### Page text
===

2.1.1 Land Tenure in Ancient India

Ancient record show that land has been under cultivation in India for more than 5,000 years. In the beginning, tribes exercised control (especially delimitation and defence) over the areas they had taken possession of. This right of the conqueror was the initial from of land right. The tribes allotted to the individual families land for their utilization, usually by means of shifting cultivation.

The jungle which covered unlimited land, although economically useless, led to another form of land right, namely, the right of the first clearer. Whoever cleared a plot in the jungle also had the right to use this land. However, this individual right of utilization was only valid as long as the land was actually cultivated. As soon as it was abandoned, the power of disposition over it reverted to the tribe.

The strenuous work of clearing, the necessity of mutual help, small scale defence measures, and the expansion of the families led, in the course of time, to the formation of villages which assumed the regulation of land rights. Two different forms developed in time.

The village which had individual land rights consisted of a group of families which had rights to the land on the basis of having cleared it. The claims of the families were limited to the cleared land. The uncultivalabel land in the vicinity of the village was jointly utilized, but no claims were made to it. It belonged to the ruler who, in later epochs, also granted permission to cultivate the land.

In the case of villages which held land rights jointly, the village community claimed the right to all land within the village boundaries and allotted it to individual families for utilization. The administration was not carried out by a village headman, but by the panchayat, a village council in which the individual families had their say.

===

### Input data
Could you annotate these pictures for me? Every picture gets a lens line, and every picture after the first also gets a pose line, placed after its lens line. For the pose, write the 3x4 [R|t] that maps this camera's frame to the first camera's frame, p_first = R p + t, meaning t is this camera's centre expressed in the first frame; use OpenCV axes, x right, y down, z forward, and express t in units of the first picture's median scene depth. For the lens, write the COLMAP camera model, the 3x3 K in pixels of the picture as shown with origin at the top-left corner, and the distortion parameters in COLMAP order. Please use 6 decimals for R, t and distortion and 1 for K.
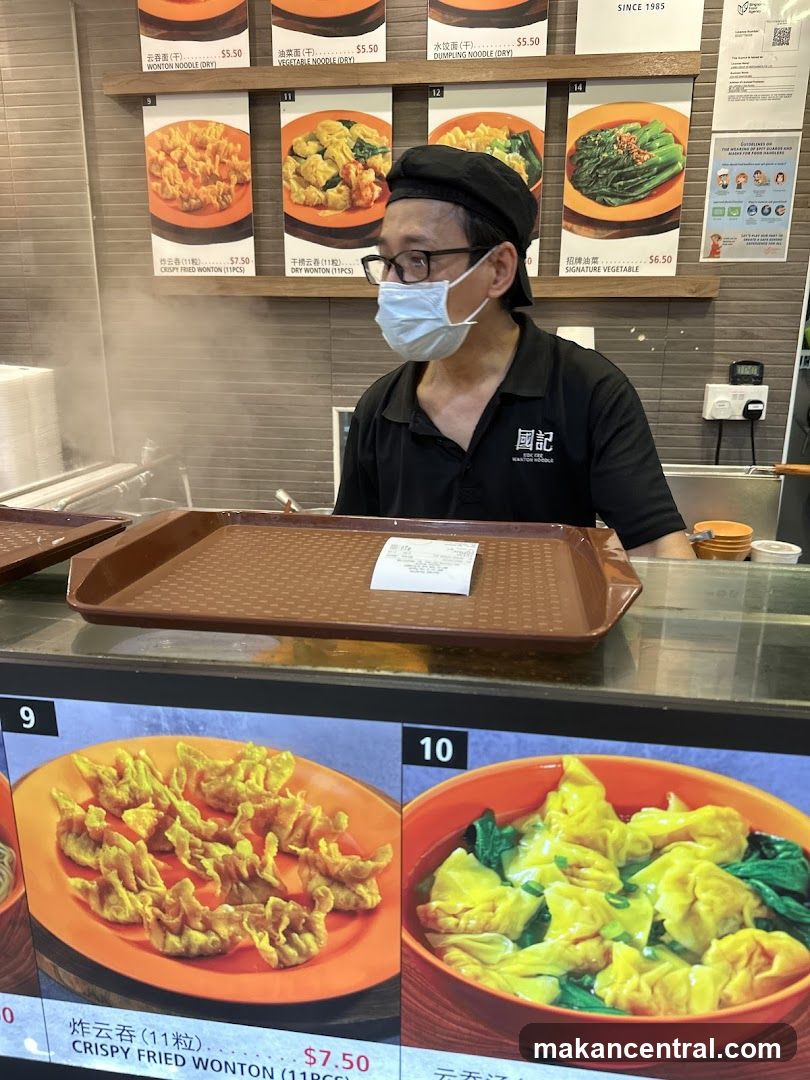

===

### Work instruction 1
Using the land tenure text, explain why a family that cleared jungle land could lose its right to use that plot.
### Work instruction 2
Please write out the passage from the land tenure text that begins at the words "The village which" and stops after "cultivate the land.".
### Work instruction 3
List the factors that the land tenure text says led, over time, to the formation of villages.
The lines above are separate material, apart from the land tenure text.

### Answer box 1
The first clearer's right to use the land was valid only as long as the land was actually cultivated. Once the plot was abandoned, the power of disposition over it reverted to the tribe.

### Answer box 2
The village which had individual land rights consisted of a group of families which had rights to the land on the basis of having cleared it. The claims of the families were limited to the cleared land. The uncultivalabel land in the vicinity of the village was jointly utilized, but no claims were made to it. It belonged to the ruler who, in later epochs, also granted permission to cultivate the land.

### Answer box 3
- The strenuous work of clearing
- The necessity of mutual help
- Small scale defence measures
- The expansion of the families